### EXERCISE DESCRIPTION
Which of the lines in the data mention the string "Partisi"? List them all.

### AVAILABLE DATA
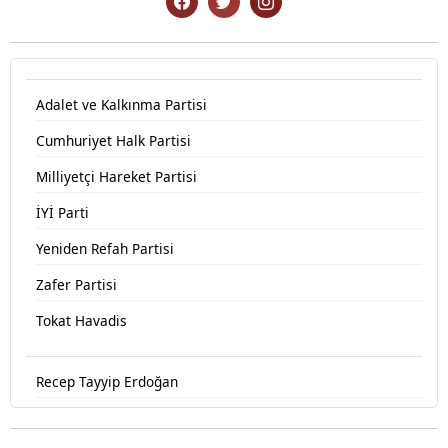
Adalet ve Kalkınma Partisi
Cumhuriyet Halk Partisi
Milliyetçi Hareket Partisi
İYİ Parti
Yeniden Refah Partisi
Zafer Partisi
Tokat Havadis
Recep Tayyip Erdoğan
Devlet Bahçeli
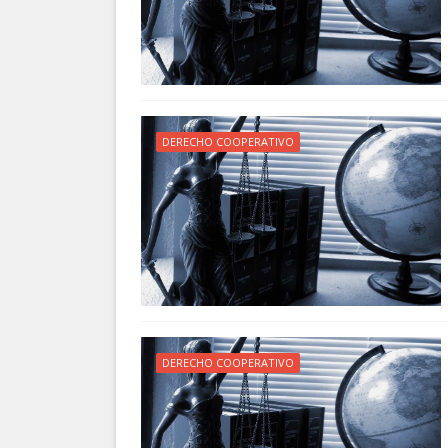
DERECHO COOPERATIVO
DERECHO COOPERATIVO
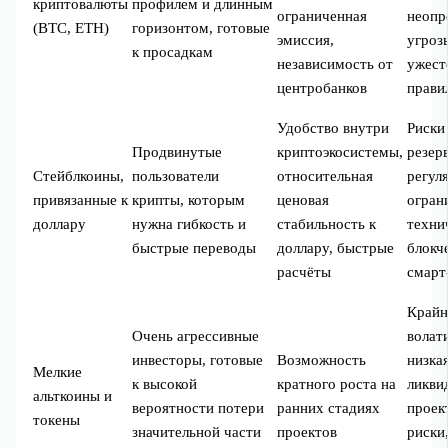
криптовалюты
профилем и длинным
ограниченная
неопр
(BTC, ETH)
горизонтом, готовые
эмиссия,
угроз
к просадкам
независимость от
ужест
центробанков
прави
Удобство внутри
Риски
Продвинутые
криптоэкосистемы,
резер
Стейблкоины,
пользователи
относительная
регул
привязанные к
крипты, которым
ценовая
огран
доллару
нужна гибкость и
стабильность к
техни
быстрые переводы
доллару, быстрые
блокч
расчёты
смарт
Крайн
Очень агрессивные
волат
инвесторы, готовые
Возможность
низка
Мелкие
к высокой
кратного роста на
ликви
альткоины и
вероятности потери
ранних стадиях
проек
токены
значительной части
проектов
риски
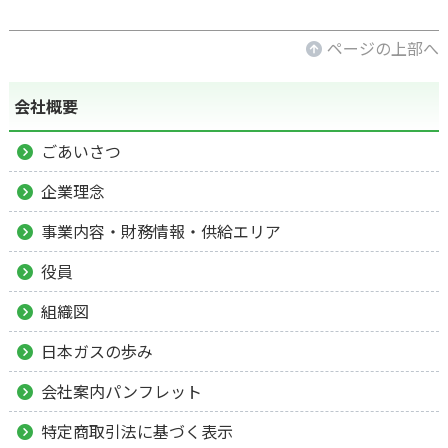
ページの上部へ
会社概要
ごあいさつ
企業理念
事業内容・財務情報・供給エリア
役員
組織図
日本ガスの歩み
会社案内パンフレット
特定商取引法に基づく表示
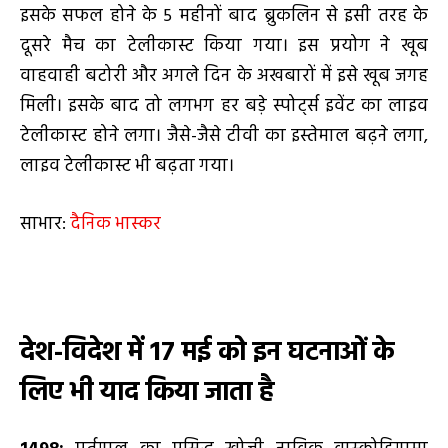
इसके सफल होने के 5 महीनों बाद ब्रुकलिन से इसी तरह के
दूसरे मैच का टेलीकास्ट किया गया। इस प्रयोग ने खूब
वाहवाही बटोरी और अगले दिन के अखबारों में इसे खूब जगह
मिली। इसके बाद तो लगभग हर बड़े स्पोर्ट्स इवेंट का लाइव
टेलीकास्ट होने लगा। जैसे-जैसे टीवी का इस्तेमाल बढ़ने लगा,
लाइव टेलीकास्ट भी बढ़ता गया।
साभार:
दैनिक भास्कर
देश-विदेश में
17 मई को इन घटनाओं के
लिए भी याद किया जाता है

### ANSWER BOX
Adalet ve Kalkınma Partisi
Cumhuriyet Halk Partisi
Milliyetçi Hareket Partisi
Yeniden Refah Partisi
Zafer Partisi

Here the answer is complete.